Lingnau K, Hoehn P, Kerdine S, Koelsch S, Neudoerfl C, Palm N, Ruede E, Schmitt E
Institute for Immunology, Johannes Gutenberg University, Mainz, Germany.
J Immunol. 1998 Nov 1;161(9):4709-18.
IL-4 was found to be the essential differentiation factor for Th2 cells and simultaneously to be a potent inhibitor of Th1 development that is induced by IFN-gamma and IL-12. Furthermore, it was demonstrated that TGF-beta can also inhibit Thl development. In this work, we demonstrate that polyclonal activation of Mel-14highCD4+ T cells by immobilized anti-alphabetaTCR mAb together with a mixture of IL-4 and TGF-beta can lead to the development of both Th1 and Th2 cells, depending on the concentration of these cytokines. Additional experiments revealed that Th1 induction by a combination of IL-4 and TGF-beta depends on the presence of endogenous IFN-gamma, and that this alternative Th1 development is further enhanced by IL-12, but is not dependent on this cytokine. Moreover, naive OVA323-339-specific Th cells that were stimulated by APCs and OVA323-339 peptide differentiated toward Th1 cells after priming in the presence of IL-4 in combination with TGF-beta. Hence, this finding confirmed the results obtained by polyclonal activation of naive CD4+ Th cells and implicates that this alternative Th1 development may also occur in vivo under the influence of TGF-beta and IL-4 independently of the Th1-promoting effect of IL-12.

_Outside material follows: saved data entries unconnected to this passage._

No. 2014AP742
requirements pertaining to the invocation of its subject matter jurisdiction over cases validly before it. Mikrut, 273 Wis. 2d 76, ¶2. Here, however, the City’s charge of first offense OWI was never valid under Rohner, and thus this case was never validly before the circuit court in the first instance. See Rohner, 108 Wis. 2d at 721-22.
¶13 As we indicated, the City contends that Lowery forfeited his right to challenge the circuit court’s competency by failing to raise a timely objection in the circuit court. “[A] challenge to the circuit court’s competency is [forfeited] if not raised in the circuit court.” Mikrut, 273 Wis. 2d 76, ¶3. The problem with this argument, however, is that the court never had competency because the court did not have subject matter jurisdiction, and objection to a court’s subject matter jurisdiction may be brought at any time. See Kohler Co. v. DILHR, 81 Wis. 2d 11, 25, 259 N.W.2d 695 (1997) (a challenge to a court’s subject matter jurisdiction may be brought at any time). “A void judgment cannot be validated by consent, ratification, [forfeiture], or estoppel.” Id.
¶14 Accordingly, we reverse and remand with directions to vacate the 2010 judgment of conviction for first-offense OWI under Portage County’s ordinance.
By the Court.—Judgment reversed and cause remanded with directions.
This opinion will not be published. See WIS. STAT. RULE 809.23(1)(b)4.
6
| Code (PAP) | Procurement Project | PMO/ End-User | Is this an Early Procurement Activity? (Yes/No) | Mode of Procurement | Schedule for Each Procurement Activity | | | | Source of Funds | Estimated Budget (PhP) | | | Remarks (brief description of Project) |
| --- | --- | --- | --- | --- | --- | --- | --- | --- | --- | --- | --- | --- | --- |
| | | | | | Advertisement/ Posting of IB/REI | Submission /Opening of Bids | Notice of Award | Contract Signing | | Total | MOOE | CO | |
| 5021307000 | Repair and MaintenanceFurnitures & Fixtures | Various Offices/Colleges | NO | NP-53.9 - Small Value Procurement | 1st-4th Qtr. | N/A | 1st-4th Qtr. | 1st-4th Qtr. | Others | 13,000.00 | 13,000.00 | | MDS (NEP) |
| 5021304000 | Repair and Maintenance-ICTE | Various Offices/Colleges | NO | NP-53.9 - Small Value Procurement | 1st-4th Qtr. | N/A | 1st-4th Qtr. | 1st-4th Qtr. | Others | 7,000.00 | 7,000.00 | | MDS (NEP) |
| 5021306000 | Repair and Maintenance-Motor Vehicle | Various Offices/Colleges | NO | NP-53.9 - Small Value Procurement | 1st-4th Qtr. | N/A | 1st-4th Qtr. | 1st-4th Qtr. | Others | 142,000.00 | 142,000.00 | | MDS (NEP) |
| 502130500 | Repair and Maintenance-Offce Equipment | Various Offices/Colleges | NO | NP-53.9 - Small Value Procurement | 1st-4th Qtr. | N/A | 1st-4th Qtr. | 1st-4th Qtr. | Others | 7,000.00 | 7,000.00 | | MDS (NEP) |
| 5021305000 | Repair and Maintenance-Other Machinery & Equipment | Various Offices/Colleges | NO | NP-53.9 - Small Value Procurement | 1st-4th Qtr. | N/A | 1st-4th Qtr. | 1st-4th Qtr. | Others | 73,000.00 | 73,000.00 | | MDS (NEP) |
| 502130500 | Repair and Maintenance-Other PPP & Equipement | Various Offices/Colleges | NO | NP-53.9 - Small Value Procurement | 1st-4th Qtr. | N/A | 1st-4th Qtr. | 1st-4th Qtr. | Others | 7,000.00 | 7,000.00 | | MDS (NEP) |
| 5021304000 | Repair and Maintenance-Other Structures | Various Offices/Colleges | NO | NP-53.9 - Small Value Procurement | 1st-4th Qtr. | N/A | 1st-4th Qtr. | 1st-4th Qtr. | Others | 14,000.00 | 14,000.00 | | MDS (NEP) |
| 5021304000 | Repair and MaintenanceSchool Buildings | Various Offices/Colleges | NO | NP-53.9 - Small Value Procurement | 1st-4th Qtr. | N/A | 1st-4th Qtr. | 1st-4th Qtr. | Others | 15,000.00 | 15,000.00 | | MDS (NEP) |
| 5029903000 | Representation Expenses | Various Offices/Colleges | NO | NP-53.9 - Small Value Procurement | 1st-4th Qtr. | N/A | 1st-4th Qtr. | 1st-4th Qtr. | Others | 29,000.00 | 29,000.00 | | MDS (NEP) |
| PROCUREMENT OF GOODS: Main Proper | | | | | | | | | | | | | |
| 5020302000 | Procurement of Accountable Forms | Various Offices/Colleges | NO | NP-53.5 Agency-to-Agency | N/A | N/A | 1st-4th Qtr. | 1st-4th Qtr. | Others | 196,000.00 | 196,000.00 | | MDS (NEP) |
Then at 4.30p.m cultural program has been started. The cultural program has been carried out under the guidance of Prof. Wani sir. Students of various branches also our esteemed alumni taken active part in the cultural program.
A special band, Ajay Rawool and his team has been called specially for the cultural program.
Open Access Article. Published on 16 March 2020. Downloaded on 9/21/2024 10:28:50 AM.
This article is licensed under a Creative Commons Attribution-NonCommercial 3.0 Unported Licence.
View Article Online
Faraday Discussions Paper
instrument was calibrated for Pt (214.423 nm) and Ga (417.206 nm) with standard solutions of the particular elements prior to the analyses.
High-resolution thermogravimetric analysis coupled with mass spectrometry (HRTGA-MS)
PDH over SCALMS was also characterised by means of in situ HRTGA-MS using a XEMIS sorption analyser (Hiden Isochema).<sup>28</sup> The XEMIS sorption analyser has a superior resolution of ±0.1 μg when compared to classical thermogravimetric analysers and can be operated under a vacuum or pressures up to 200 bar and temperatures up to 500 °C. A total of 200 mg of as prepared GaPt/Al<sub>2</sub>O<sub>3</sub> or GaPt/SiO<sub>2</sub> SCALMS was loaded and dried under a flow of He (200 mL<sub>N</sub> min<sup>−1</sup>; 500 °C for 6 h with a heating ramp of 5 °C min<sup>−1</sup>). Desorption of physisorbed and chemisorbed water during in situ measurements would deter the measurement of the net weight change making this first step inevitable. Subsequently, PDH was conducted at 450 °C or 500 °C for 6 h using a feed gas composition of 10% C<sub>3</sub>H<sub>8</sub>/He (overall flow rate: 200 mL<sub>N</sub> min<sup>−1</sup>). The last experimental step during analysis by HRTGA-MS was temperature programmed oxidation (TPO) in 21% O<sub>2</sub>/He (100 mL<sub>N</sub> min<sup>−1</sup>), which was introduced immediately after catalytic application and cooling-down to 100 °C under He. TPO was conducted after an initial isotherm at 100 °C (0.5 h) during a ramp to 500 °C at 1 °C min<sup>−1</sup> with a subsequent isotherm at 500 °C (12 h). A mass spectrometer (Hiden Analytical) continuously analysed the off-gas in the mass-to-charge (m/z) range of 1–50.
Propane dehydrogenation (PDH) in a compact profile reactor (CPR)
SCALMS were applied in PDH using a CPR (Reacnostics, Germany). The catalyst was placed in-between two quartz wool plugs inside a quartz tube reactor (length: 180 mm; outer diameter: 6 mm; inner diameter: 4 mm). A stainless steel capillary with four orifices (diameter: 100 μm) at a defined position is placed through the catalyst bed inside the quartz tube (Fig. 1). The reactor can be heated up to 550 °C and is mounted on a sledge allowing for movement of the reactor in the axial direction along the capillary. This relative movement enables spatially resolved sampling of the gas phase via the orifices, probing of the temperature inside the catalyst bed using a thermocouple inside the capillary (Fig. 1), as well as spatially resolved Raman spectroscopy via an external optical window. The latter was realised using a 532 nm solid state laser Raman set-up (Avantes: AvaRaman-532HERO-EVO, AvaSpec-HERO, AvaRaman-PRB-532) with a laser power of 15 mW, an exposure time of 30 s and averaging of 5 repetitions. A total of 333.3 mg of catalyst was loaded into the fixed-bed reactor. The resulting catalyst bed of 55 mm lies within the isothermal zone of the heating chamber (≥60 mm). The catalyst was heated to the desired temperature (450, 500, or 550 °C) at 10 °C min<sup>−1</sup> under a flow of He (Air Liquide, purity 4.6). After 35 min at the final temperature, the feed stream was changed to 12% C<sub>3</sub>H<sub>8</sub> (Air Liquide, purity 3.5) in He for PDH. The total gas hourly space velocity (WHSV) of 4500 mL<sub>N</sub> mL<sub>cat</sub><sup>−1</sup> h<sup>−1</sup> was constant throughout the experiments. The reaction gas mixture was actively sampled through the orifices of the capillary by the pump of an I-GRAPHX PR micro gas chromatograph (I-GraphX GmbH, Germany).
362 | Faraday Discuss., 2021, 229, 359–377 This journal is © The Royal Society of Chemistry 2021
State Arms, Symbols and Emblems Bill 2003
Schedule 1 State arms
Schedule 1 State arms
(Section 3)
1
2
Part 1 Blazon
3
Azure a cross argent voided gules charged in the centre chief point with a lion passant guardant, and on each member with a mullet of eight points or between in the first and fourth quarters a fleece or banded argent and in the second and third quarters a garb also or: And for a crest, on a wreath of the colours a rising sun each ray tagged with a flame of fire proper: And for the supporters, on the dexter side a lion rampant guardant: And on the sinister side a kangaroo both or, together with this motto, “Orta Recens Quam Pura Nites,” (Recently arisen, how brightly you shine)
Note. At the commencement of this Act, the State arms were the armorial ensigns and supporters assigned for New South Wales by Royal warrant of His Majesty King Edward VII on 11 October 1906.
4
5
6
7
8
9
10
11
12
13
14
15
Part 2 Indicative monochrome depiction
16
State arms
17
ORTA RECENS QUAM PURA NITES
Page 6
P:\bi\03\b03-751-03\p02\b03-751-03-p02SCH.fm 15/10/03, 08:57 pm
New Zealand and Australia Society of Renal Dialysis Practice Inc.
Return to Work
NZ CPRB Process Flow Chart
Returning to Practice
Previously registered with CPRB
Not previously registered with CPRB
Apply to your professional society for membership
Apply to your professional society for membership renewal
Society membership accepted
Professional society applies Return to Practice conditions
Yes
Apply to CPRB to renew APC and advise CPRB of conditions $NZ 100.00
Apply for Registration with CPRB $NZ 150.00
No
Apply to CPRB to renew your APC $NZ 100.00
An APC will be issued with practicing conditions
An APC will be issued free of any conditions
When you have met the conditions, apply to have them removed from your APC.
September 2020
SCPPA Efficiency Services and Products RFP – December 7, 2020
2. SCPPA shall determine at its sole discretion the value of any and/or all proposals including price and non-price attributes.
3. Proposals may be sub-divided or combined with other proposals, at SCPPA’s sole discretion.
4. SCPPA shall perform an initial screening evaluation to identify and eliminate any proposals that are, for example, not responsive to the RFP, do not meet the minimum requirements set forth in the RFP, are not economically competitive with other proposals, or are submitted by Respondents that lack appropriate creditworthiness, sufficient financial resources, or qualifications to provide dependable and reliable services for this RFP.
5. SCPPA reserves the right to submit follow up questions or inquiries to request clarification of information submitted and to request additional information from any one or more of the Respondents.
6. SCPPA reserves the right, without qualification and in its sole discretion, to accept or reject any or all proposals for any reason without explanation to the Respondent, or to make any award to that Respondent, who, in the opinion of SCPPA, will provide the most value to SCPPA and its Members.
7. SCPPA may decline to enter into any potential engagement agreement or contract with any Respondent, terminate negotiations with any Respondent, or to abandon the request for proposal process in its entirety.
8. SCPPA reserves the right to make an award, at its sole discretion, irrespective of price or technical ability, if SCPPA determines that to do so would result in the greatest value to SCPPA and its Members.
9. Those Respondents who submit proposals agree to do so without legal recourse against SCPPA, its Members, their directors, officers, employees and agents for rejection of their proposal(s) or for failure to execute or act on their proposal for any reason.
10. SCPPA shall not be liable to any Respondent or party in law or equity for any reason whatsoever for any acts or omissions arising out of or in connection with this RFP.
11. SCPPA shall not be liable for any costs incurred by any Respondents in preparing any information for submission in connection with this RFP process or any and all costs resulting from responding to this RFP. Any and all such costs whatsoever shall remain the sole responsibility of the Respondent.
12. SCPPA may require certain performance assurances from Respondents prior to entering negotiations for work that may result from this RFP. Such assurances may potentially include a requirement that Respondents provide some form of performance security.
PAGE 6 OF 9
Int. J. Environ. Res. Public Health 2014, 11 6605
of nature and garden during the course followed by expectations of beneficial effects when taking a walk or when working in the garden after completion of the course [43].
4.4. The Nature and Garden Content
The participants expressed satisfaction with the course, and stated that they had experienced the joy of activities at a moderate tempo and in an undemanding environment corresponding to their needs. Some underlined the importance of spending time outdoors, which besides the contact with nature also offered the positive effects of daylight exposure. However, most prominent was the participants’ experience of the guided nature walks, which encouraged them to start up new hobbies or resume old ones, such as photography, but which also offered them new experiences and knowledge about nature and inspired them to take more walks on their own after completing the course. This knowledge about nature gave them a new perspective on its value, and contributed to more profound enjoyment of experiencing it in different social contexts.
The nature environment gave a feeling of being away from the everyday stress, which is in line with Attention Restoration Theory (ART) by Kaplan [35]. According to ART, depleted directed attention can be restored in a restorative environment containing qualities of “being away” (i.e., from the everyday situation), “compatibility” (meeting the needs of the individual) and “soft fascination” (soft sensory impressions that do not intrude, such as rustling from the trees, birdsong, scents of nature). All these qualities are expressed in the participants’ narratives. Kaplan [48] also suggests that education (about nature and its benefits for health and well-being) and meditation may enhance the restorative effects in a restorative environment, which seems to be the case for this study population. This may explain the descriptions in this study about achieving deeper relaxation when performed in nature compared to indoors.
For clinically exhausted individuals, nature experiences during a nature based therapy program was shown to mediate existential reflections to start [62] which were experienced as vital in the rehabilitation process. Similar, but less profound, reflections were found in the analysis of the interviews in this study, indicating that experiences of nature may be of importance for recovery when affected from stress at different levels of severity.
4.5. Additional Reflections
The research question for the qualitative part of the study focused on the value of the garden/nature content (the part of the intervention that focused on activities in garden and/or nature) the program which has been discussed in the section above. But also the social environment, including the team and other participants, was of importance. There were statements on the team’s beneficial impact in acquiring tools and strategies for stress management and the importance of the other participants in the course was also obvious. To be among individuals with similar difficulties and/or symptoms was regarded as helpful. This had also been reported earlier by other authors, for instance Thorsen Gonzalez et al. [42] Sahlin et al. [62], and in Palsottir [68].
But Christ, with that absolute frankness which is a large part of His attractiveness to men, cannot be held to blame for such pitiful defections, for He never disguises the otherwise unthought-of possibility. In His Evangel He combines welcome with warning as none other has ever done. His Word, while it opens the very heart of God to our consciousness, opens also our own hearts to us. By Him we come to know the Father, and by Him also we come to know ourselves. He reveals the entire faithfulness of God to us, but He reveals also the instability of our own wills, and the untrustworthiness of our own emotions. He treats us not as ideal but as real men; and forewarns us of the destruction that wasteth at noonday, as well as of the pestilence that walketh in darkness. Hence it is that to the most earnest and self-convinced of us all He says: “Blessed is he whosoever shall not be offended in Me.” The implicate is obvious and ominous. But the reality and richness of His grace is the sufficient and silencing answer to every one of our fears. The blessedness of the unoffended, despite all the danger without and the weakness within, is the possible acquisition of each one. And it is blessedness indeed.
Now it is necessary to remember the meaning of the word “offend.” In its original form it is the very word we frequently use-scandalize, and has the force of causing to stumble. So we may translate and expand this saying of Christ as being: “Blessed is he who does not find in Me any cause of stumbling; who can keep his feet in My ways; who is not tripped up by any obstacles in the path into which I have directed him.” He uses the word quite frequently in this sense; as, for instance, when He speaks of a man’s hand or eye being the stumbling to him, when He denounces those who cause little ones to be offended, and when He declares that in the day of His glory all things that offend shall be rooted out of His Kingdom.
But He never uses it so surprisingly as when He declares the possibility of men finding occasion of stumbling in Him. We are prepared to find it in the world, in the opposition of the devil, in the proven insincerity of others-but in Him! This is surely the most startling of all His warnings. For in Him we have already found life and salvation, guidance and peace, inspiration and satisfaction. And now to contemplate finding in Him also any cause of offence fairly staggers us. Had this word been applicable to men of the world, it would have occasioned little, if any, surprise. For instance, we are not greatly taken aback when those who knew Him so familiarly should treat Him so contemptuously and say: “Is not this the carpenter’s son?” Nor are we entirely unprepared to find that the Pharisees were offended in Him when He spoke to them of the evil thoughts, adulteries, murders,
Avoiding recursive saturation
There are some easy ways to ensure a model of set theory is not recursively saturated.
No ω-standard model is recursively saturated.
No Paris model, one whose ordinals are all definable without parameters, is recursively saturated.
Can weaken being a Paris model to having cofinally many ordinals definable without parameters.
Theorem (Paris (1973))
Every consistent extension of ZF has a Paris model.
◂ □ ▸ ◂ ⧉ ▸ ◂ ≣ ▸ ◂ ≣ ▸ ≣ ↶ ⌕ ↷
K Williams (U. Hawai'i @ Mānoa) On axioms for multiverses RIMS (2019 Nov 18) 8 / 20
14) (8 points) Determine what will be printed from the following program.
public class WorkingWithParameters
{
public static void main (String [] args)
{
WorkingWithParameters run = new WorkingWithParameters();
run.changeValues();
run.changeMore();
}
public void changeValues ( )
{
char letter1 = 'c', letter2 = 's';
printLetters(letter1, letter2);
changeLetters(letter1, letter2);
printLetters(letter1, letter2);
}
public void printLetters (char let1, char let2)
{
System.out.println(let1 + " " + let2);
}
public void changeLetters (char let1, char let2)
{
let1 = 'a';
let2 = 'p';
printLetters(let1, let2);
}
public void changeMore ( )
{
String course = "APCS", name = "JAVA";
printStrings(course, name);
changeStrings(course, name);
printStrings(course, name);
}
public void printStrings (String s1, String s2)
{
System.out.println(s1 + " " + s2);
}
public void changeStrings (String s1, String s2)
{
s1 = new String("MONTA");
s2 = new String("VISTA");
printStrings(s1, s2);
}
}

白细胞介素-4被发现是Th2细胞的关键分化因子,同时也是由干扰素-γ和白细胞介素-12诱导的Th1细胞发育的强效抑制剂。此外,已证明转化生长因子-β也能抑制Th1细胞发育。在本研究中,我们证明,固定化抗αβTCR单克隆抗体与白细胞介素-4和转化生长因子-β的混合物共同对Mel-14highCD4+ T细胞进行多克隆激活,可导致Th1和Th2细胞的发育,这取决于这些细胞因子的浓度。进一步的实验表明,白细胞介素-4和转化生长因子-β联合诱导Th1细胞依赖于内源性干扰素-γ的存在,并且这种替代性Th1细胞发育会被白细胞介素-12进一步增强,但不依赖于这种细胞因子。此外,在存在白细胞介素-4和转化生长因子-β的情况下,经抗原呈递细胞和OVA323-339肽刺激的初始OVA323-339特异性Th细胞在启动后分化为Th1细胞。因此,这一发现证实了对初始CD4+ Th细胞进行多克隆激活所获得的结果,并表明这种替代性Th1细胞发育也可能在体内在转化生长因子-β和白细胞介素-4的影响下独立于白细胞介素-12促进Th1细胞的作用而发生。